The Computer History Museum is Silicon Valley’s premiere institution for the collection and preservation of the stories of the Information Age, with the goal of informing its future. As part of the museum’s new Exponential Center, I prototyped across content verticals to show impact and drive fundraising. When I left, the Center was the highest-performing segment of the museum.
During my time, I focused on extracting stories of entrepreneurship, tech culture, and innovation from our collection and bringing them to life in thought-provoking, accessible experiences.
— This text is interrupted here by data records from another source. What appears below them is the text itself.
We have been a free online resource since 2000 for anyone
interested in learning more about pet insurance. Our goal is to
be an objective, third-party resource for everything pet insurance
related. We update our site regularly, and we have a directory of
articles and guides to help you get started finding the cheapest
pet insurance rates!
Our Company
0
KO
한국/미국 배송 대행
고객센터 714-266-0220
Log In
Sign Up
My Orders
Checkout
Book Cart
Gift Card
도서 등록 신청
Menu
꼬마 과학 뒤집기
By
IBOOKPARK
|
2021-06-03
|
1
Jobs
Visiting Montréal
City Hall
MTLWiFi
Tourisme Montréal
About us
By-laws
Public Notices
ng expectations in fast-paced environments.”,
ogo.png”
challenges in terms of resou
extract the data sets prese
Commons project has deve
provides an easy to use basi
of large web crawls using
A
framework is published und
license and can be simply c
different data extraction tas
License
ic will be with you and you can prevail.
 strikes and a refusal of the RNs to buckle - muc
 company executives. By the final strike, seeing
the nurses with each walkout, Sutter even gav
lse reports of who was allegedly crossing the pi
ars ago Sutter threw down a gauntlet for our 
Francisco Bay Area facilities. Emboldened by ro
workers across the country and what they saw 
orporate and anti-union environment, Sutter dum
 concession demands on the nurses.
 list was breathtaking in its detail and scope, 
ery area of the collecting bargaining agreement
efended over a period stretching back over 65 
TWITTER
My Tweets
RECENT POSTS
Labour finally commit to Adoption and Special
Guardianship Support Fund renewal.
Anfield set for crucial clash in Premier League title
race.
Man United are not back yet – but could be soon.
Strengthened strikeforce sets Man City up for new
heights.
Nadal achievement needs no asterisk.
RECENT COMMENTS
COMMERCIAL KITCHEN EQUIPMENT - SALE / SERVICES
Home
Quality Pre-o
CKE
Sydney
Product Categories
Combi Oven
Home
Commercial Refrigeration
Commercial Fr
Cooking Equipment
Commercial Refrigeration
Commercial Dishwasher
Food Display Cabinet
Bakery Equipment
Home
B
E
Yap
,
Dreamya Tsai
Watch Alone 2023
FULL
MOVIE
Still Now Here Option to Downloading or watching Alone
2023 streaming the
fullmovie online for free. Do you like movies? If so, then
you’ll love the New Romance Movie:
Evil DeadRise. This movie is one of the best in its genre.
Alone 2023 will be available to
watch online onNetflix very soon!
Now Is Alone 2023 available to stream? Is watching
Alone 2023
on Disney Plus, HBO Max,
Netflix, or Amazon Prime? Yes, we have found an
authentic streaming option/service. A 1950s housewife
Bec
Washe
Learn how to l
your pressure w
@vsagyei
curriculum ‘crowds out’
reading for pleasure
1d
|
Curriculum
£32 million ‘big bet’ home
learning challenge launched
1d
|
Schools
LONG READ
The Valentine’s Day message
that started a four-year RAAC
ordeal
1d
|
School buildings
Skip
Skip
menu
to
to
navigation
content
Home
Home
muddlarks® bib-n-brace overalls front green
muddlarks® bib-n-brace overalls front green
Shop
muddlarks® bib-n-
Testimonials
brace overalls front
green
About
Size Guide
I also helped advise the museum and the center on strategy during its efforts to realign its mission to the changing identity of the broader tech industry.
Part of that strategy involved exploring the institution’s role as an activist agent for change through a nine-part series of videos and accompanying materials entitled Women’s Work (video above), which focused on various aspects of gender bias in the tech industry. I creative directed and produced the campaign.
In support of Exponential’s effort to establish ourselves as a leader in our space, I created a system for understanding stakeholder and guest archetypes, prioritized methods of content delivery based on those discoveries, led creative workshops and created a design toolkit for the Museum, and helped create proofs of concept across a variety of forms. This included writing, designing, and playtesting an interactive course comparing the business lifecycles of Apple and Intel, creative directing an integrated campaign, One Word (left), and authoring the successful grant proposal and creative pitch for the Museum’s first exhibit outside the institution, UpStart.